> Task details
Work out how many lines in the records include the word "Fragile", then answer with nothing but that number.

> Exercise data

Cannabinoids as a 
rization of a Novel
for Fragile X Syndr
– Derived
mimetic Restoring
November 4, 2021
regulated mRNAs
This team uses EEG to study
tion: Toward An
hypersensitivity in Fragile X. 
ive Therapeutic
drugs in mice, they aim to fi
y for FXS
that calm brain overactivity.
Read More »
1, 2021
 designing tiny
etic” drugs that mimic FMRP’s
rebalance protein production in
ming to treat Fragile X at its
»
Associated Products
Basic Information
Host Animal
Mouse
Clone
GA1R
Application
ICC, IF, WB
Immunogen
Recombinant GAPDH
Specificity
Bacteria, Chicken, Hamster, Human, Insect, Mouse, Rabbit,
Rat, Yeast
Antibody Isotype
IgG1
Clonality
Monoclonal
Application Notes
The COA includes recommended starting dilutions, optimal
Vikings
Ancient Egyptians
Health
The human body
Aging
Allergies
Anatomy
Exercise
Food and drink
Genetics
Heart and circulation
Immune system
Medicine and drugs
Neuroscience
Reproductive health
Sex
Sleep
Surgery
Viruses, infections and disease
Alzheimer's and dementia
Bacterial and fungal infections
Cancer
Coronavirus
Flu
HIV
--
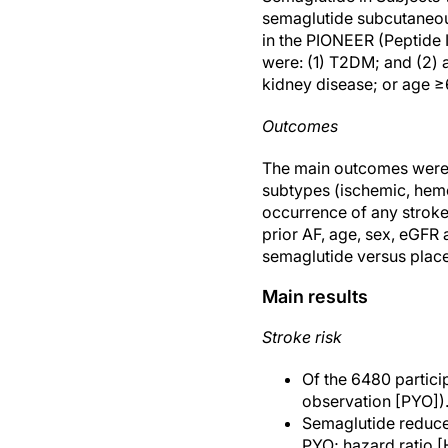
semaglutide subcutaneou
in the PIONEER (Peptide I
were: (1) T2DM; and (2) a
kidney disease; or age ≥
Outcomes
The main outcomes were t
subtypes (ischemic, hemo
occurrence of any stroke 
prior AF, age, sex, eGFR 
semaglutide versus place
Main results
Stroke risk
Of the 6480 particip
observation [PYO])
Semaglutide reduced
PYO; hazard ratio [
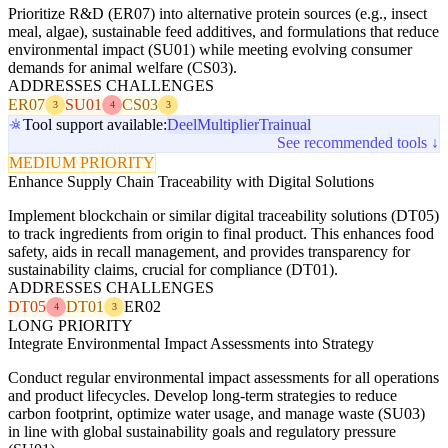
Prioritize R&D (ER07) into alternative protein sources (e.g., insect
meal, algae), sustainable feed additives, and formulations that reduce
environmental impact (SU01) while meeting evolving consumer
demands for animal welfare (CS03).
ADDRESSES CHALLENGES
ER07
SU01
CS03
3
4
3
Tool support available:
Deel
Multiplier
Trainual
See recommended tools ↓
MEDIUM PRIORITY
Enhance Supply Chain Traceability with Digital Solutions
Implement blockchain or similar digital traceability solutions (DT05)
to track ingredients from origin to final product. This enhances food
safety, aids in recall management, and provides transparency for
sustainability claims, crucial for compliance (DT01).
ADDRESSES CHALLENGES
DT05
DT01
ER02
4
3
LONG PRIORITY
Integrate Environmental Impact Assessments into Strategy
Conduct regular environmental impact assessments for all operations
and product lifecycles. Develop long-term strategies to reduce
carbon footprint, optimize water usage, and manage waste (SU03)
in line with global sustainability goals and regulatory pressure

> Answer to this exercise
3